Rating spielt einen Zahntechniker, der sich Sorgen macht um das Ansehen der Deutschen im Ausland und der sich dabei als faschistoiden Biedermann outet. Zwei Stunden lang wird Rating seinem Ruf als Schnellsprecher gerecht. Aber je verbalbrutaler Rating sich gebärdet, desto schaler wird das Gezeigte. Das Klischee wird bedient, plump und abendfüllend. Keine Entwicklung, keine Überraschung, keine Ambivalenz – Lachen als Katharsis, als erkennendes Lachen jedenfalls ist nicht möglich. Keine Sekunde lang stellt sich ein intellektuell-moralisches Problem. Humor by Holzhammer.

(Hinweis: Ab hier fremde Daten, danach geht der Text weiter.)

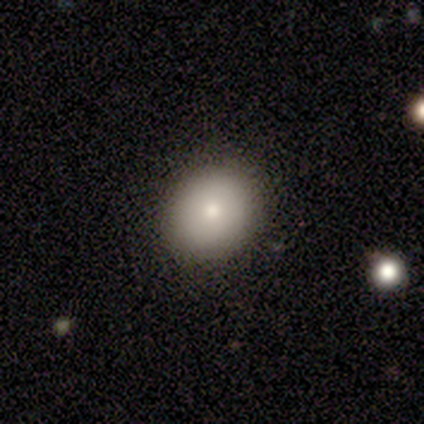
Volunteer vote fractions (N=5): This is clearly a smooth galaxy (100%). How rounded: likely round (60%). Merging: clearly none (100%).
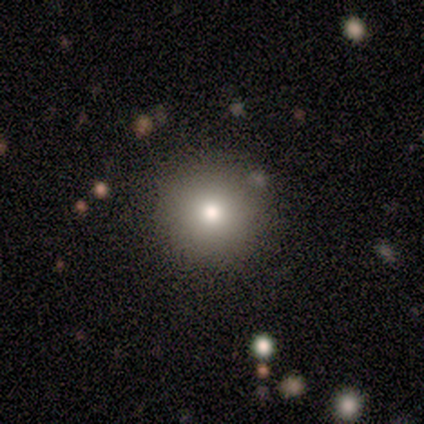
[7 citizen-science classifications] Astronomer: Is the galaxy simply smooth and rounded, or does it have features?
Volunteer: smooth — 57% (runner-up: star or artifact, 43%).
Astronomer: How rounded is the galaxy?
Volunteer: round — 100%.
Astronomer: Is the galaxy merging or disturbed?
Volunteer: none — 75%.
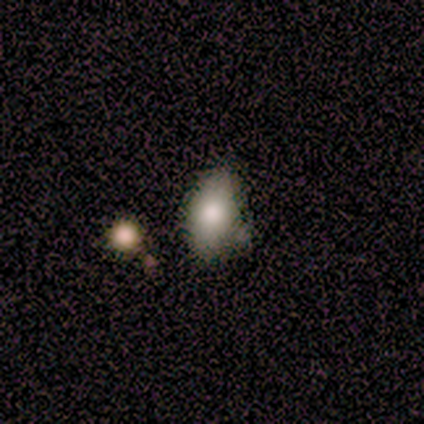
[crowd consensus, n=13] Smooth or featured: smooth — 69% (star or artifact — 23%)
How rounded: in between — 89% (round — 11%)
Merging: none — 50% (merger — 30%)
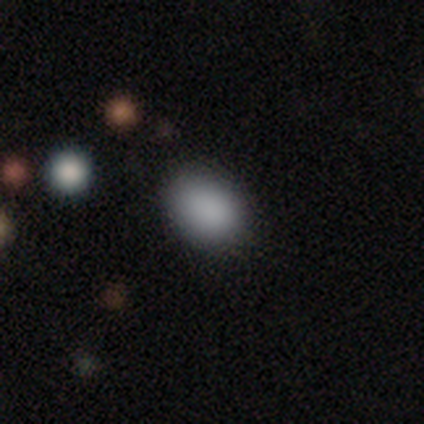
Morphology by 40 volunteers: This appears to be a smooth galaxy with no disk features (95%) that is in between round and cigar-shaped (66%). Merging: none (74%).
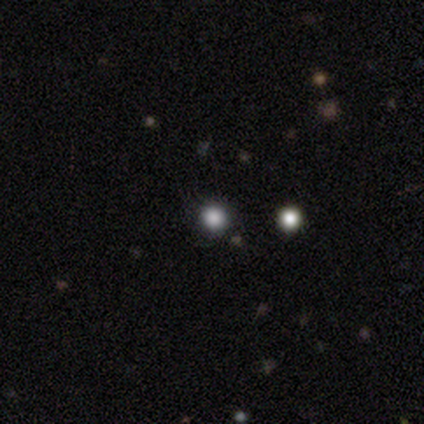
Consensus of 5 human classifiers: smooth 80%, star or artifact 20%, featured or disk 0%. Down the decision tree: how rounded — round (100%); merging — minor disturbance (75%).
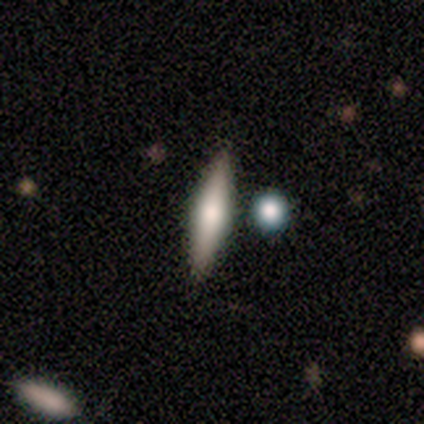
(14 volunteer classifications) Morphology: type=smooth (50%, tied with featured or disk); roundness=cigar-shaped (71%); merging=none (93%).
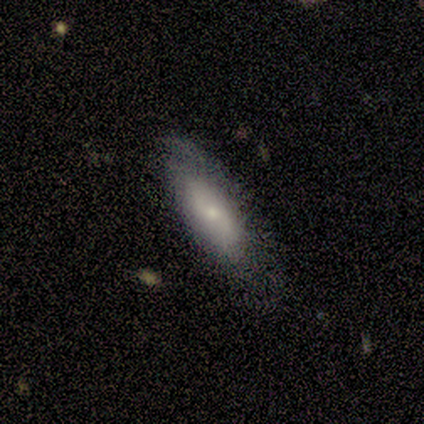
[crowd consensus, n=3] smooth_or_featured: smooth (p=0.33) [tied with: featured or disk p=0.33, star or artifact p=0.33]
how_rounded: in between (p=1.00)
merging: none (p=1.00)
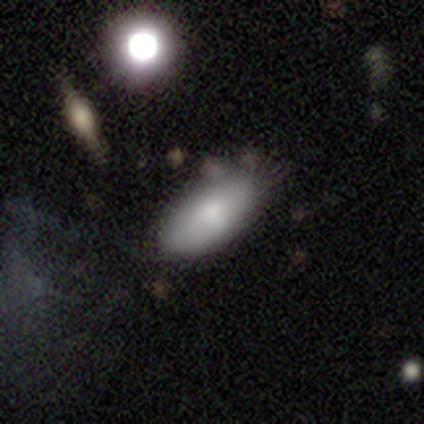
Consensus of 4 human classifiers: This is likely a smooth galaxy (75%). How rounded: clearly in between (100%). Merging: possibly none (50%, tied with minor disturbance).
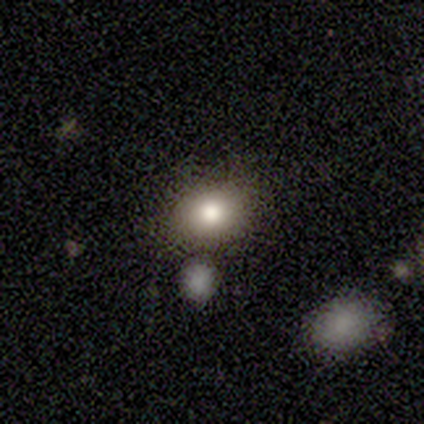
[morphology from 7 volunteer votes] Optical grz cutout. It shows a smooth galaxy with no disk features (57%) that is in between round and cigar-shaped (75%). Merging: none (67%).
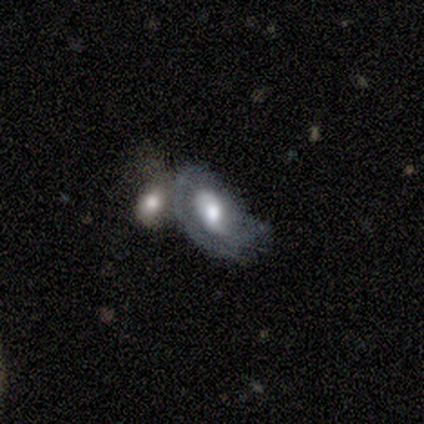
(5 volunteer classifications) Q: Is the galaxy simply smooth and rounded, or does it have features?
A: smooth — 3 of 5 (60%).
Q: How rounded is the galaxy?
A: in between — 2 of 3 (67%).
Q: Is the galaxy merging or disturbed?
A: merger — 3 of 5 (60%).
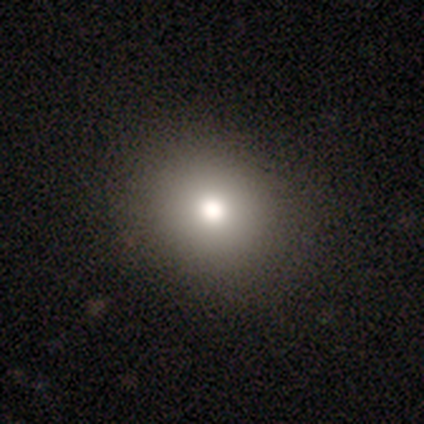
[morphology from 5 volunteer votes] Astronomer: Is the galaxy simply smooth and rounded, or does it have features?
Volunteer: smooth — 80%.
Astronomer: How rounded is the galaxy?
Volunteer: round — 100%.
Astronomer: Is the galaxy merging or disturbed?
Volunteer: none — 50%.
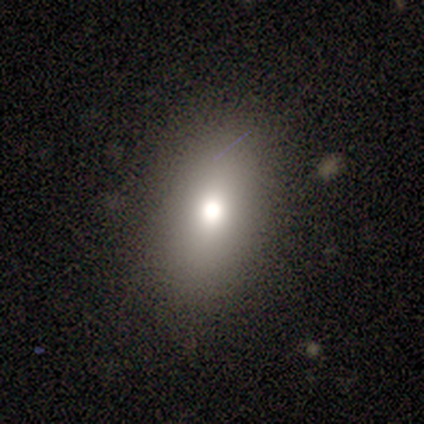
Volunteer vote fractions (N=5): smooth_or_featured: smooth (p=0.40) [tied with: featured or disk p=0.40]
how_rounded: in between (p=1.00)
merging: none (p=1.00)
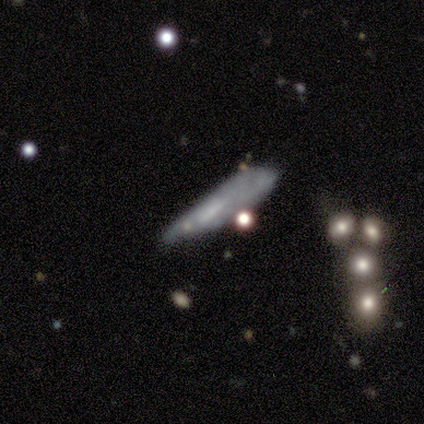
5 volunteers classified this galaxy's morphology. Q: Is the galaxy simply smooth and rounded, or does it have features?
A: smooth — 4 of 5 (80%).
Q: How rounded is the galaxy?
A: cigar-shaped — 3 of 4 (75%).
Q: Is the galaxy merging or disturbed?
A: none — 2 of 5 (40%, tied with minor disturbance).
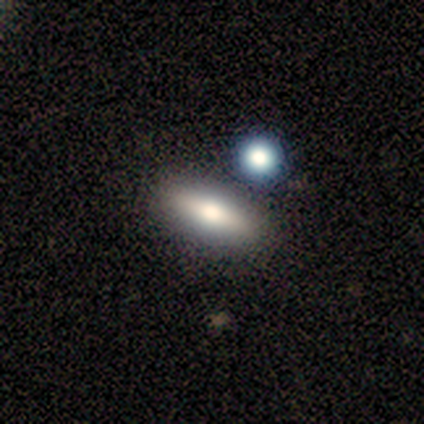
Q: Smooth or featured?
A: smooth (75%); runner-up: star or artifact (25%)
Q: How rounded?
A: cigar-shaped (67%); runner-up: in between (33%)
Q: Merging?
A: merger (67%); runner-up: none (33%)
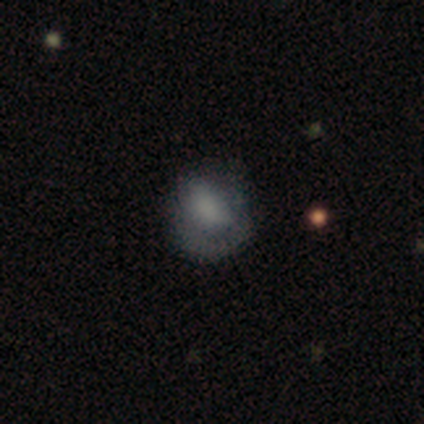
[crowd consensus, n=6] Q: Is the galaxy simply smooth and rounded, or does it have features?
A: featured or disk — 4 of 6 (67%).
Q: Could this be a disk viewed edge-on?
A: no — 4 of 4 (100%).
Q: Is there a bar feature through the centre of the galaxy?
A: no — 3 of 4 (75%).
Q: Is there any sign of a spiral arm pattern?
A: yes — 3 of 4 (75%).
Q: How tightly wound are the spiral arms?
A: tight — 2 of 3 (67%).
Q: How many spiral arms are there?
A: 1 — 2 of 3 (67%).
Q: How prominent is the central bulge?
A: none — 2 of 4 (50%).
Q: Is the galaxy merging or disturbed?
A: none — 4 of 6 (67%).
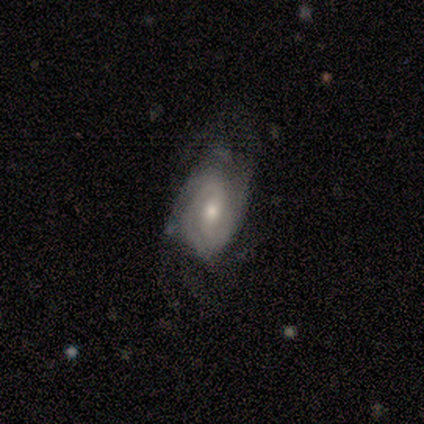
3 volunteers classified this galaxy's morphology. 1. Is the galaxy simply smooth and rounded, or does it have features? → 100% featured or disk, 0% smooth, 0% star or artifact.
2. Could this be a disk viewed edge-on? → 100% no, 0% yes.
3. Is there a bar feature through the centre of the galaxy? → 67% no, 33% weak, 0% strong.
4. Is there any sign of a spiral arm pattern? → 100% yes, 0% no.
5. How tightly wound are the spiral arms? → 67% medium, 33% loose, 0% tight.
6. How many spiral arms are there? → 100% 2, 0% 1, 0% 3, 0% 4, 0% more than 4, 0% can't tell.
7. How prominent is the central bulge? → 100% moderate, 0% dominant, 0% large, 0% small, 0% none.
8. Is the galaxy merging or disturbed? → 100% none, 0% minor disturbance, 0% major disturbance, 0% merger.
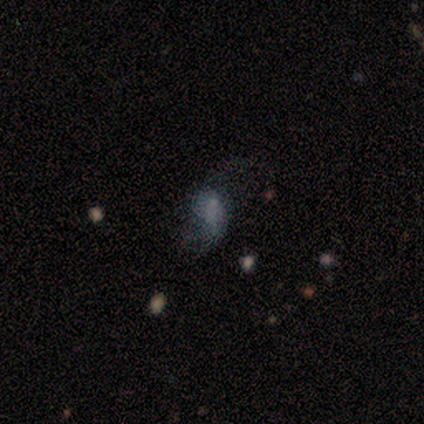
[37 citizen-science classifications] smooth-or-featured: featured or disk: 43% | smooth: 38% | star or artifact: 19%
  disk-edge-on: no: 88% | yes: 12%
    bar: no: 57% | weak: 36% | strong: 7%
    has-spiral-arms: yes: 86% | no: 14%
      spiral-winding: loose: 83% | medium: 17% | tight: 0%
      spiral-arm-count: 2: 83% | 1: 8% | can't tell: 8% | 3: 0% | 4: 0% | more than 4: 0%
    bulge-size: small: 43% (tied) | none: 43% (tied) | large: 7% | moderate: 7% | dominant: 0%
  merging: major disturbance: 53% | none: 33% | minor disturbance: 10% | merger: 3%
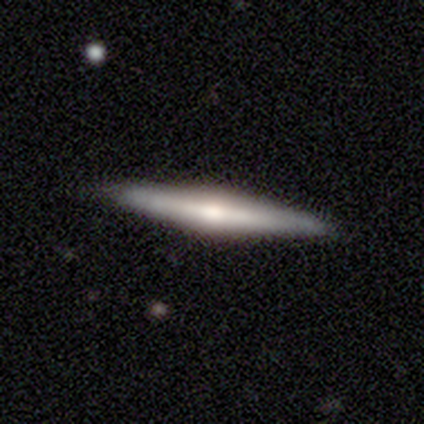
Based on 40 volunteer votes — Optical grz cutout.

Rating spricht von „attraktiven Ferienangeboten zum Erdbeben nach Japan!“ Damit soll, natürlich, des deutschen Biedermanns Sensationslust gegeißelt werden. Aber wenn die Nachricht vom Erdbeben von Kobe erst ein paar Stunden alt ist, dann wirkt das nur zynisch. Die Zuschauer, dem progressiven Etikett des Kabarettisten vertrauend, lachen trotzdem. „Am Familienfest sah's aus wie in Tschetschenien.“ Wirklich?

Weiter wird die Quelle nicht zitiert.